2007 GSA Denver Annual Meeting (28–31 October 2007)

Paper No. 73
Presentation Time: 8:00 AM-12:00 PM


BOLAÑOS-RODRÍGUEZ, Daniel E., Instituto de Geología, Universidad Nacional Autónoma de México, Cd. Universitaria, México DF, 04510, Mexico, TOLSON, Gustavo, Instituto de Geologia, Universidad Nacional Autonoma de Mexico, Cd. Universitaria, Mexico DF, 04510, Mexico, FITZ-DIAZ, Elisa, Department of Geology and Geophysics, University of Minnesota, 310 Pillsbury Dr SE, Minneapolis, MN 55455-0219 and HUDLESTON, Peter, Department of Geology and Geophysics, University of Minnesota, 310 Pillsbury Drive SE, Minneapolis, MN 55455-0219, moebious_88@yahoo.com

In the central part of the Mexican fold-thrust belt is exposed a sequence of thinly to medium bedded limestone, locally interbedded with chert and shale, which are an expression of the Cretaceous Zimapan Basin.
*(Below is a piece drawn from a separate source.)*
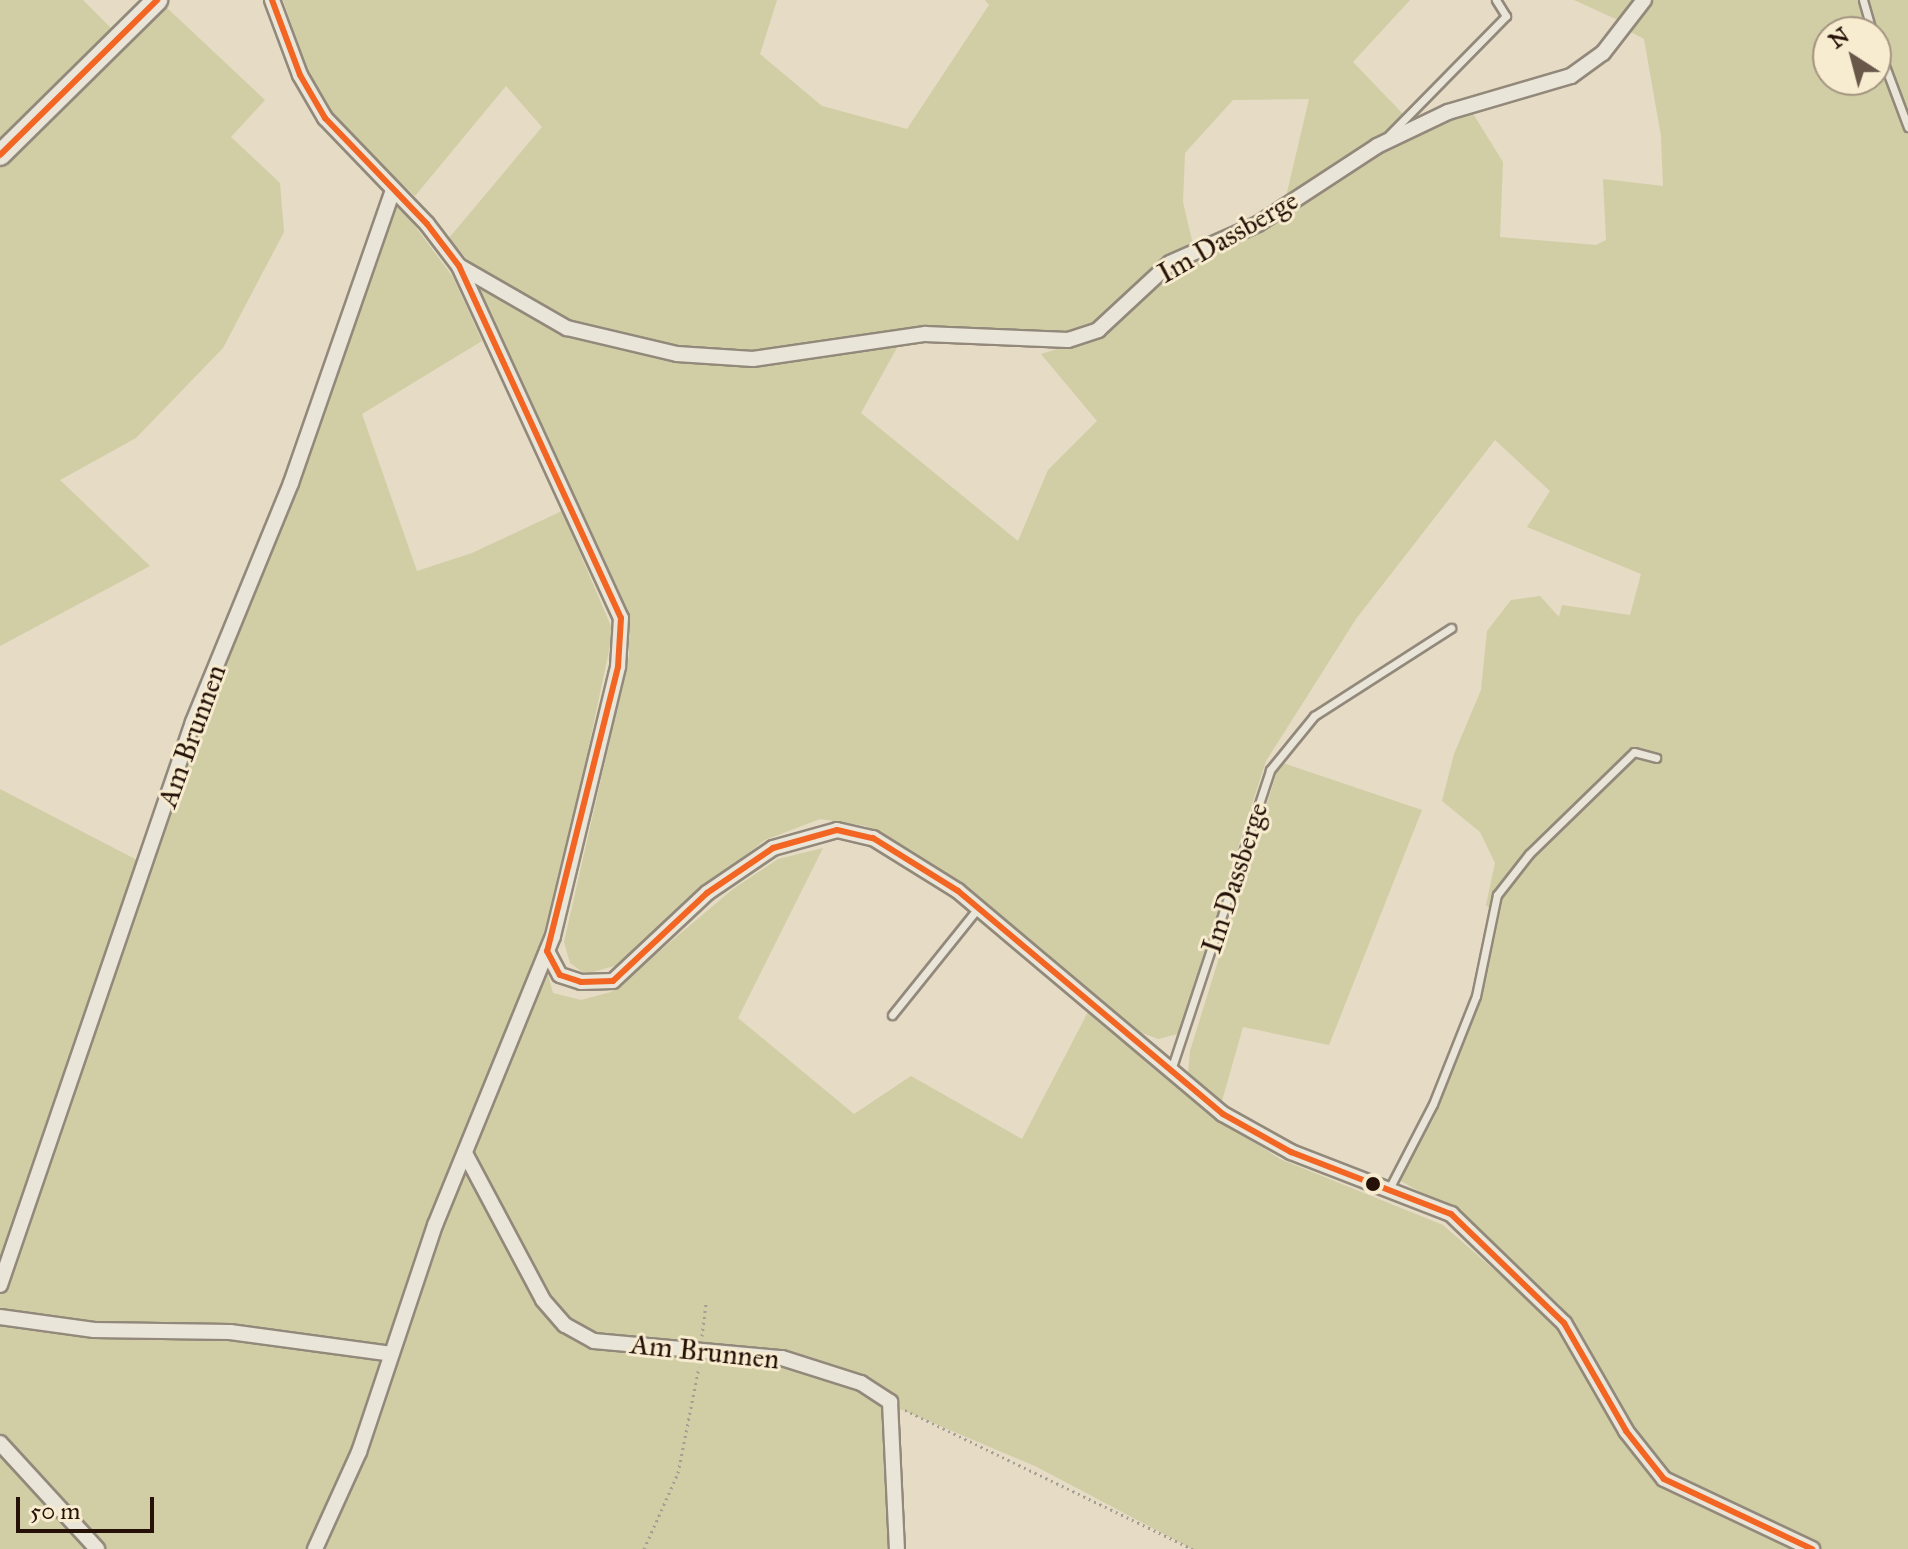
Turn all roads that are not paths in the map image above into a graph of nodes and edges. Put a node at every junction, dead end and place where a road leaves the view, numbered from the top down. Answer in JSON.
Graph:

This basin was shortened while being overthrust from west to east by the El Doctor Platform, during the Laramide orogeny. While the platform rocks formed km-scale, open folds, the basin rocks developed tight, recumbent, NE verging folds. Both the platform strata and the basin strata are cut by veins of different ages which record the detailed strain history of the rocks and show evidence of layer parallel shear.

Special attention was paid to the characterization of fold styles and strain distribution, because these are a potential source of information about the deformation history of rocks, the mechanical conditions during deformation, and the folding mechanisms themselves. In order to understand those mechanisms, we have used the veins as deformation markers and as indicators of progressive deformation, through a systematic analysis of kinematic and cross-cutting relationships.

There are several generations and styles of veins. There are those that developed in the early stages of fold development and that are parallel to the beds. Second and third generation veins were differentiated according to their position within the folds: one group of folded veins concentrated on the fore-limb, and another group of extended veins on the back-limb. Veins of all generations were formed by solution transfer and associated fracturing during fold development. The differences in orientation between folded vs. stretched veins allowed us to define the shortening and extension fields of finite strain. The asymmetry of the angular distribution of the folded and stretched structures suggests that components of both pure shear and simple shear contributed to the bulk deformation of the rock package.